= Odisha Day =

Foundation day in the Indian state of Odisha

Map of Odisha

Odisha Day, also Utkala Dibasa, is celebrated on 1 April in the Indian state of Odisha in memory of the formation of the state as a separate state on the linguistic lines (based on Odia language) out of Bihar and Orissa Province with addition of undivided Koraput District and Ganjam District from the Madras Presidency on 1 April 1936.
After losing its political identity completely in 1568 following the defeat and demise of the last king Mukunda Dev, efforts resulted in the formation of a politically separate state under British rule on a linguistic basis on 1 April 1936.

==State history==
The main revolution in this separate state continued for three decades from the very day of formation of Utkal Sammilani that led to the foundation of a separate Odisha Province. The movement turned more intense under the leadership of Utkala Gouraba Madhusudan Das, Utkala mani Gopabandhu Das, Maharaja SriRam Chandra Bhanj Deo, Braja Sundar Das, Maharaja Krushna Chandra Gajapati, Pandit Nilkantha Das, Fakir Mohan Senapati, Dewan Athar Mohammad, Gangadhar Meher, Basudeba Sudhaladeba, Radhanath Ray, Sayeed Mohammed, Bhubanananda Das, A. P. Patro and many others with the support of the public. The newly formed Odisha consisted of six districts namely Cuttack, Puri, Baleswar, Sambalpur, Koraput and Ganjam with its capital at Cuttack. John Austin Hubback took the oath of office and became the first Governor of Odisha Province.

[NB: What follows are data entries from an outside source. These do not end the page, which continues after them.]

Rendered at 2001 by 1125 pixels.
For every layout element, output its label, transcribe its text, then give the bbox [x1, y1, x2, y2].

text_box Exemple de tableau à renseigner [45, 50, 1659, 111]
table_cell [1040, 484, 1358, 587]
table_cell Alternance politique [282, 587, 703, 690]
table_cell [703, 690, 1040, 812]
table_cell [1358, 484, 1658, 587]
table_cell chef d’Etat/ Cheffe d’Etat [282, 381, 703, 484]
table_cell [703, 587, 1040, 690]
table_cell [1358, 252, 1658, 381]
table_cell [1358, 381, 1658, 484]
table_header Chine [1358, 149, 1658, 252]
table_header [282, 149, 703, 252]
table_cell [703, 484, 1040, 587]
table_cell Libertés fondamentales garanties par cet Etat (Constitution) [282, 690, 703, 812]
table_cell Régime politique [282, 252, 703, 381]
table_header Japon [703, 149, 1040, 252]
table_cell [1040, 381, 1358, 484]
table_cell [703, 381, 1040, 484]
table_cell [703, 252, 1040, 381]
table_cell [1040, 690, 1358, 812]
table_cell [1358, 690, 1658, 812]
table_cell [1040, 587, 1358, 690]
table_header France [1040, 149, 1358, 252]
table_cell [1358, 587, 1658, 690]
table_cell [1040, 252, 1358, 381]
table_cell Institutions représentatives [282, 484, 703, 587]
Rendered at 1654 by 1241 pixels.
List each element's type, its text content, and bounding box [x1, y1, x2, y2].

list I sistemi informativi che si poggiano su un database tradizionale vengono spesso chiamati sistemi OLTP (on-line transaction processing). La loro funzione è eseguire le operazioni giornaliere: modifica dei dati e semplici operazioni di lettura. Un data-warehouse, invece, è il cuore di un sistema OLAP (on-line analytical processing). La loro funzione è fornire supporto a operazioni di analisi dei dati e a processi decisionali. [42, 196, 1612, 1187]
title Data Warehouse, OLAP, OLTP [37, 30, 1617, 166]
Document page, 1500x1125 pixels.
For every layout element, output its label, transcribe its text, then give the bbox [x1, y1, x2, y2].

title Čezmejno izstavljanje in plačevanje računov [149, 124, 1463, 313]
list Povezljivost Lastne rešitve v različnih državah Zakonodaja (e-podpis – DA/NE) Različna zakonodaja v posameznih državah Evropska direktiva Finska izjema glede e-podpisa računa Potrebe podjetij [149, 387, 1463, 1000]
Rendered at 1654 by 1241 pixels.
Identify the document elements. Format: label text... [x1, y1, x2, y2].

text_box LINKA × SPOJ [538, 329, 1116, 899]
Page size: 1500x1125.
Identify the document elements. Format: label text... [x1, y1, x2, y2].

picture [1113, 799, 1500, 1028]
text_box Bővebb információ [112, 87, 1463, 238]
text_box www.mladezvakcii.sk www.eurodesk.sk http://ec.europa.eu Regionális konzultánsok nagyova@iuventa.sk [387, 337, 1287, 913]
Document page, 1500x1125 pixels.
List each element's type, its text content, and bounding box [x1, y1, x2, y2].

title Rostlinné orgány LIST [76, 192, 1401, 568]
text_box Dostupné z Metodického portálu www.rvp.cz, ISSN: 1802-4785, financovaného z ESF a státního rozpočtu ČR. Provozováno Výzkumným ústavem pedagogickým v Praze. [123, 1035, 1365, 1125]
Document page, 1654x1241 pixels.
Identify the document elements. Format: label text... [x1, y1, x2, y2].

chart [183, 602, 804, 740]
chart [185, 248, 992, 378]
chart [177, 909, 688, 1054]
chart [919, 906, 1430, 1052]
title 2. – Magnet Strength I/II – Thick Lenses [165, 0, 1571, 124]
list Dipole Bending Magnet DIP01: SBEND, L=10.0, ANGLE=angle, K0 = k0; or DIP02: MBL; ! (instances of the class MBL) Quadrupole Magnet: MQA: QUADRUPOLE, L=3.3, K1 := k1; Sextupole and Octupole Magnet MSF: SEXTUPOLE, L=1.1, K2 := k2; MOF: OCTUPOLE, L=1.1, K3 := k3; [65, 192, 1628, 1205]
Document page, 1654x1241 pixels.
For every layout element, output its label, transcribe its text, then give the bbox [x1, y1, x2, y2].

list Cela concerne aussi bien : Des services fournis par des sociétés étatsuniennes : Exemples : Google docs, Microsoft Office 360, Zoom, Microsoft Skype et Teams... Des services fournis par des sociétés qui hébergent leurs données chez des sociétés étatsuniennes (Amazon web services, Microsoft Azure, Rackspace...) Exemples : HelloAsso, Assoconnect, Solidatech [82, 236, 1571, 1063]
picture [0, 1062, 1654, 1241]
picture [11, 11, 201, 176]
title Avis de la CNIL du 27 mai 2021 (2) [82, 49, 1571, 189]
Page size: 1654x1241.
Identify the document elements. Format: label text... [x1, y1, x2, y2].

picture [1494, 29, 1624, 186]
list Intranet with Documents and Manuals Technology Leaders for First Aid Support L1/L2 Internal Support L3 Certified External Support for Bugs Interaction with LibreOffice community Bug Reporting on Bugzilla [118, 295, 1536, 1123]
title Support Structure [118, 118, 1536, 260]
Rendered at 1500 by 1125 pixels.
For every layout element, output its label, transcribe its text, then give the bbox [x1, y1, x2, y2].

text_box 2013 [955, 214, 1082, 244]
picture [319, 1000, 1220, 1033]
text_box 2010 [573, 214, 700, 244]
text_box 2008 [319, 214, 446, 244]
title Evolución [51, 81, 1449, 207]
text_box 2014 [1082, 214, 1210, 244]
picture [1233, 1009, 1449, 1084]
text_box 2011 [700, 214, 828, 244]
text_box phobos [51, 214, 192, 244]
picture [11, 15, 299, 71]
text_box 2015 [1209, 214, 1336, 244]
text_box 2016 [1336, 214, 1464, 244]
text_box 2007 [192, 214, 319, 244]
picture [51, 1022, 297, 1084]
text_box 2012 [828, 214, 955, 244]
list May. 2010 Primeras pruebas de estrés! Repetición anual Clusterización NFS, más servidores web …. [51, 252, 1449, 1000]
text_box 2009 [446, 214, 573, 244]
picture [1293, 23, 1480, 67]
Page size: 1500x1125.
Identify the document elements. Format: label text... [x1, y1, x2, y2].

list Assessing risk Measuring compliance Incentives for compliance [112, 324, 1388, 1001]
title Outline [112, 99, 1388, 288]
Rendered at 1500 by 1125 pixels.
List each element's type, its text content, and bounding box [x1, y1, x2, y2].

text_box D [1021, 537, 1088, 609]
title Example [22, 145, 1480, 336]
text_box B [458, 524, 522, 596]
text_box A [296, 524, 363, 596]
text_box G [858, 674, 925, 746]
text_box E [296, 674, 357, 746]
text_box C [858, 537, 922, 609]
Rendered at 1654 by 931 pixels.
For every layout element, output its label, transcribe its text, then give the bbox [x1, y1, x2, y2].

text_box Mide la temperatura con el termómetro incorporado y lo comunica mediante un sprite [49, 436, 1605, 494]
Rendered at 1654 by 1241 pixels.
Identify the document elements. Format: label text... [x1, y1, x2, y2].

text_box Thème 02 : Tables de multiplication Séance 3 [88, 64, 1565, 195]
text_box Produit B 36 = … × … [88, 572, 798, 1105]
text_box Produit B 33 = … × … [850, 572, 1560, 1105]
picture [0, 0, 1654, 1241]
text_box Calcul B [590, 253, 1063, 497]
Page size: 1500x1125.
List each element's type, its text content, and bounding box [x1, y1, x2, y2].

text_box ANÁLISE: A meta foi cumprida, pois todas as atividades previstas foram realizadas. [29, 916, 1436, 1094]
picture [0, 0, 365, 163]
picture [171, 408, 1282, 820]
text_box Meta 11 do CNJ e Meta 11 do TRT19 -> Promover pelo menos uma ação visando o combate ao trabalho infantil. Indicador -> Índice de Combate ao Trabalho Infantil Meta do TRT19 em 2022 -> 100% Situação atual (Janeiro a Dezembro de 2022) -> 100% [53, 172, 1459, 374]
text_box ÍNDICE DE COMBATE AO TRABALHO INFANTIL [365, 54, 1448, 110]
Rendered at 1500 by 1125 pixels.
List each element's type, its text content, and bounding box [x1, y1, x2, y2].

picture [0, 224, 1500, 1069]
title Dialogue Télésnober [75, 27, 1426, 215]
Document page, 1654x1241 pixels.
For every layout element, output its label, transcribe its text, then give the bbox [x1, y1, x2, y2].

As of 1 April 2019, Odisha has 30 districts.

==Celebration==
Odisha Dibasa or Utkala Dibasa is celebrated every year on 1 April all over Odisha. Thousands of stores and Jhankis make this festival more beautiful. There are competitions arranged by popular local politicians like fireworks competition. One can enjoy these fireworks displays, which make the sky all the more stunning. On that day all across the country, the family of Odia arranges various cultural programs like a sing-song program. Utkala Dibasa is the day of remembrance for all Odia people who helped everybody to be united.